#### YOUR INSTRUCTIONS:
Quote each record exactly, please, leaving none out.

--- DATA FOR THIS EXERCISE ---

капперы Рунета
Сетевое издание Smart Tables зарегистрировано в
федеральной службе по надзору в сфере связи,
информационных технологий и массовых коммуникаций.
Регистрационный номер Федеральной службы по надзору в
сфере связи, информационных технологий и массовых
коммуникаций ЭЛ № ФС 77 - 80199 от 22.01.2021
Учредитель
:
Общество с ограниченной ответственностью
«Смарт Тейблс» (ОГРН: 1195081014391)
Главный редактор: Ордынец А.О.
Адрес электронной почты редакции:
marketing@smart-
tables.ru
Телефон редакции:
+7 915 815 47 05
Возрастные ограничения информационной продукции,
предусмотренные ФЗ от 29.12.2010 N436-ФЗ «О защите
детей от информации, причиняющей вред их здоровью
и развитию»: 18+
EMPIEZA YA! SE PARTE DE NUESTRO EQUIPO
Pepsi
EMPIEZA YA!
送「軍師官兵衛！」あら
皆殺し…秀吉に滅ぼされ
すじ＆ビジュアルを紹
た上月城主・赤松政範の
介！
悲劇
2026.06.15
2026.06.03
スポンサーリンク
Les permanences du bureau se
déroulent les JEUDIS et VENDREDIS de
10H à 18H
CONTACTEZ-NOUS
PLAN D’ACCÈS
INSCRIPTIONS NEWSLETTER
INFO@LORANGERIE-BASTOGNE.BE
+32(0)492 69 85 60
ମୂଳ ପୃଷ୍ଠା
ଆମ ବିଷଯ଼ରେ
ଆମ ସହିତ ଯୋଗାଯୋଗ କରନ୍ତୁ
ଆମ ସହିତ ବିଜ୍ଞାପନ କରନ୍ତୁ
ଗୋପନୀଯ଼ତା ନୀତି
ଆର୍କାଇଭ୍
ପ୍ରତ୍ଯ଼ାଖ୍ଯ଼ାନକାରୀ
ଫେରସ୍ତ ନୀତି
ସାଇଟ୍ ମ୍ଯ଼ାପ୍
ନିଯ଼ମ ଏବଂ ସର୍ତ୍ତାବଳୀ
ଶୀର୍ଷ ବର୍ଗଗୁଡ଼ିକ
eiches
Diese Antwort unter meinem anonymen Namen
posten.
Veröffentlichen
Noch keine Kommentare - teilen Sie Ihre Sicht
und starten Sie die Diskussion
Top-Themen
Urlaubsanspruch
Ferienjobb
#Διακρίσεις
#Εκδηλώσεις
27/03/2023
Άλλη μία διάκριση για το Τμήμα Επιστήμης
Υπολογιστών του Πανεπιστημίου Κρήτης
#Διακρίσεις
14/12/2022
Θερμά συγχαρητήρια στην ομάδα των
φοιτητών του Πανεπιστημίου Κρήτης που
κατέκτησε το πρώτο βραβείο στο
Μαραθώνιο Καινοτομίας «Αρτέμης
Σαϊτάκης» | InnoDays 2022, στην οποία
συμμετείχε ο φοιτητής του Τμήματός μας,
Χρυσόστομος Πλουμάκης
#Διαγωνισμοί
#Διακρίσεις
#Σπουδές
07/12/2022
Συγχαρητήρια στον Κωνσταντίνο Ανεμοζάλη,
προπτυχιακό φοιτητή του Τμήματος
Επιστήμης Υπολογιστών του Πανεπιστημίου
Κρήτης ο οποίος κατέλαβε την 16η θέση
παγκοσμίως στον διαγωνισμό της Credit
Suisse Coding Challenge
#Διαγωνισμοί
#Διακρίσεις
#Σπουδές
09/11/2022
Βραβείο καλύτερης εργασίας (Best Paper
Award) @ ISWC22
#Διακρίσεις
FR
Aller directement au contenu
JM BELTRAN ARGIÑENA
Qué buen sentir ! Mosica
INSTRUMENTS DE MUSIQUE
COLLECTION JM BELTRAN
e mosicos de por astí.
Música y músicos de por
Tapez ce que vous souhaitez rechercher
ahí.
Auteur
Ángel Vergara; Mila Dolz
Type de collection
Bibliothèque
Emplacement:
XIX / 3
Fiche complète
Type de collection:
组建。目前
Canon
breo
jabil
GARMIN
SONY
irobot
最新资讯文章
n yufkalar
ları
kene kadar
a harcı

---

#### OUTPUT OF THE EXERCISE:
капперы Рунета
Сетевое издание Smart Tables зарегистрировано в
федеральной службе по надзору в сфере связи,
информационных технологий и массовых коммуникаций.
Регистрационный номер Федеральной службы по надзору в
сфере связи, информационных технологий и массовых
коммуникаций ЭЛ № ФС 77 - 80199 от 22.01.2021
Учредитель
:
Общество с ограниченной ответственностью
«Смарт Тейблс» (ОГРН: 1195081014391)
Главный редактор: Ордынец А.О.
Адрес электронной почты редакции:
marketing@smart-
tables.ru
Телефон редакции:
+7 915 815 47 05
Возрастные ограничения информационной продукции,
предусмотренные ФЗ от 29.12.2010 N436-ФЗ «О защите
детей от информации, причиняющей вред их здоровью
и развитию»: 18+
EMPIEZA YA! SE PARTE DE NUESTRO EQUIPO
Pepsi
EMPIEZA YA!
送「軍師官兵衛！」あら
皆殺し…秀吉に滅ぼされ
すじ＆ビジュアルを紹
た上月城主・赤松政範の
介！
悲劇
2026.06.15
2026.06.03
スポンサーリンク
Les permanences du bureau se
déroulent les JEUDIS et VENDREDIS de
10H à 18H
CONTACTEZ-NOUS
PLAN D’ACCÈS
INSCRIPTIONS NEWSLETTER
INFO@LORANGERIE-BASTOGNE.BE
+32(0)492 69 85 60
ମୂଳ ପୃଷ୍ଠା
ଆମ ବିଷଯ଼ରେ
ଆମ ସହିତ ଯୋଗାଯୋଗ କରନ୍ତୁ
ଆମ ସହିତ ବିଜ୍ଞାପନ କରନ୍ତୁ
ଗୋପନୀଯ଼ତା ନୀତି
ଆର୍କାଇଭ୍
ପ୍ରତ୍ଯ଼ାଖ୍ଯ଼ାନକାରୀ
ଫେରସ୍ତ ନୀତି
ସାଇଟ୍ ମ୍ଯ଼ାପ୍
ନିଯ଼ମ ଏବଂ ସର୍ତ୍ତାବଳୀ
ଶୀର୍ଷ ବର୍ଗଗୁଡ଼ିକ
eiches
Diese Antwort unter meinem anonymen Namen
posten.
Veröffentlichen
Noch keine Kommentare - teilen Sie Ihre Sicht
und starten Sie die Diskussion
Top-Themen
Urlaubsanspruch
Ferienjobb
#Διακρίσεις
#Εκδηλώσεις
27/03/2023
Άλλη μία διάκριση για το Τμήμα Επιστήμης
Υπολογιστών του Πανεπιστημίου Κρήτης
#Διακρίσεις
14/12/2022
Θερμά συγχαρητήρια στην ομάδα των
φοιτητών του Πανεπιστημίου Κρήτης που
κατέκτησε το πρώτο βραβείο στο
Μαραθώνιο Καινοτομίας «Αρτέμης
Σαϊτάκης» | InnoDays 2022, στην οποία
συμμετείχε ο φοιτητής του Τμήματός μας,
Χρυσόστομος Πλουμάκης
#Διαγωνισμοί
#Διακρίσεις
#Σπουδές
07/12/2022
Συγχαρητήρια στον Κωνσταντίνο Ανεμοζάλη,
προπτυχιακό φοιτητή του Τμήματος
Επιστήμης Υπολογιστών του Πανεπιστημίου
Κρήτης ο οποίος κατέλαβε την 16η θέση
παγκοσμίως στον διαγωνισμό της Credit
Suisse Coding Challenge
#Διαγωνισμοί
#Διακρίσεις
#Σπουδές
09/11/2022
Βραβείο καλύτερης εργασίας (Best Paper
Award) @ ISWC22
#Διακρίσεις
FR
Aller directement au contenu
JM BELTRAN ARGIÑENA
Qué buen sentir ! Mosica
INSTRUMENTS DE MUSIQUE
COLLECTION JM BELTRAN
e mosicos de por astí.
Música y músicos de por
Tapez ce que vous souhaitez rechercher
ahí.
Auteur
Ángel Vergara; Mila Dolz
Type de collection
Bibliothèque
Emplacement:
XIX / 3
Fiche complète
Type de collection:
组建。目前
Canon
breo
jabil
GARMIN
SONY
irobot
最新资讯文章
n yufkalar
ları
kene kadar
a harcı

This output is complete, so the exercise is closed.